A modification of the control valve of FIG. 1 is shown in FIG. 2. Here, the further part 1.2 of the valve piece 1 forms guide elements 12 for guiding the valve closing element 3. The guide elements 12 are arranged at the same angular distance from each other around the valve seat 2 around. Further, in the magnetic core 24, a guide sleeve 26 is inserted, by means of which also a guide of the valve closing element 3 can be reached.
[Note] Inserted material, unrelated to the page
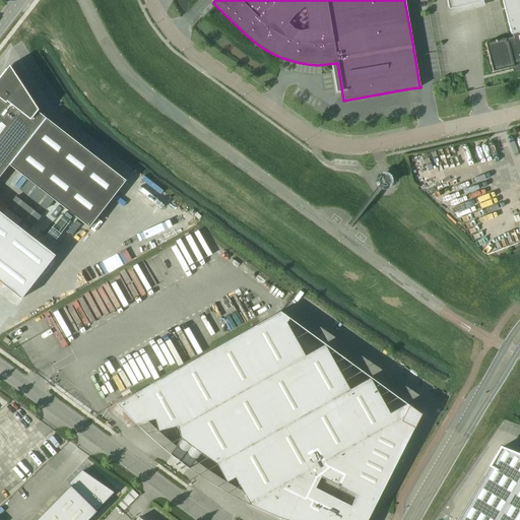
[(519,0),(446,0),(449,9),(485,0),(502,0),(512,37),(485,44),(493,72),(514,66),(513,62),(518,61),(518,63),(519,62),(519,0)]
The guide elements 12 and / or the guide sleeve 26 are or is optional.

Claims

claims

1. Electromagnetically actuable control valve for a fuel injector in a fuel injection system, in particular in a common rail injection system, comprising a valve piece (1) which forms a valve seat (2) for a liftable valve closing element (3), via the lifting movement in the valve piece ( 1) formed drainage channel (4) with a low pressure region (5) is connectable, wherein in the drainage channel (4) an outlet throttle (5) with a diffuser (6) is formed,

characterized in that in the outlet channel (4) downstream of the outlet throttle (5) and the diffuser (6), a further throttle point (7) is formed.

2. Control valve according to claim 1,

characterized in that the valve piece (1) in several parts, in particular in two parts, is formed.

3. Control valve according to claim 1 or 2,

characterized in that the valve piece (1) at least two parts (1.1, 1.2), which are axially juxtaposed in the region of the outlet throttle (5), the diffuser (6) or the further throttle point (7).

4. Control valve according to one of the preceding claims,

characterized in that the valve piece (1) has an external thread (8), which is preferably arranged in a valve seat near portion of the valve piece (1).

5. Control valve according to one of the preceding claims,

characterized in that the valve piece (1) has an end portion (9) with a

Geometry (10), to which a tool is rotatably attachable.

6. Control valve according to one of the preceding claims,

characterized in that the valve piece (1) has a central elevation (11) for forming the valve seat (2), wherein preferably the valve seat (2) is conical or flat.

7. Control valve according to one of the preceding claims,

characterized in that the valve piece (1) a plurality of guide elements (12) is formed, which are arranged at equal angular distance from each other around the valve seat (2) around and cause a guide of the valve closing element (3).

8. Control valve according to one of the preceding claims,

characterized in that the valve closing element (3) forms a plate-shaped armature (13) or is connected to a plate-shaped armature (13) and has a through bore (14) in which an anchor bolt (15) is guided axially movable.

9. fuel injector for a fuel injection system, in particular a common rail injection system, with a control valve according to one of the preceding claims for controlling the lifting movement of a liftable nozzle needle (16), via the lifting movement at least one injection port is releasable and closable.

10. Fuel! A nudger according to claim 9,

characterized in that the valve piece (1) is axially supported on a shoulder (17) of a holding body (18).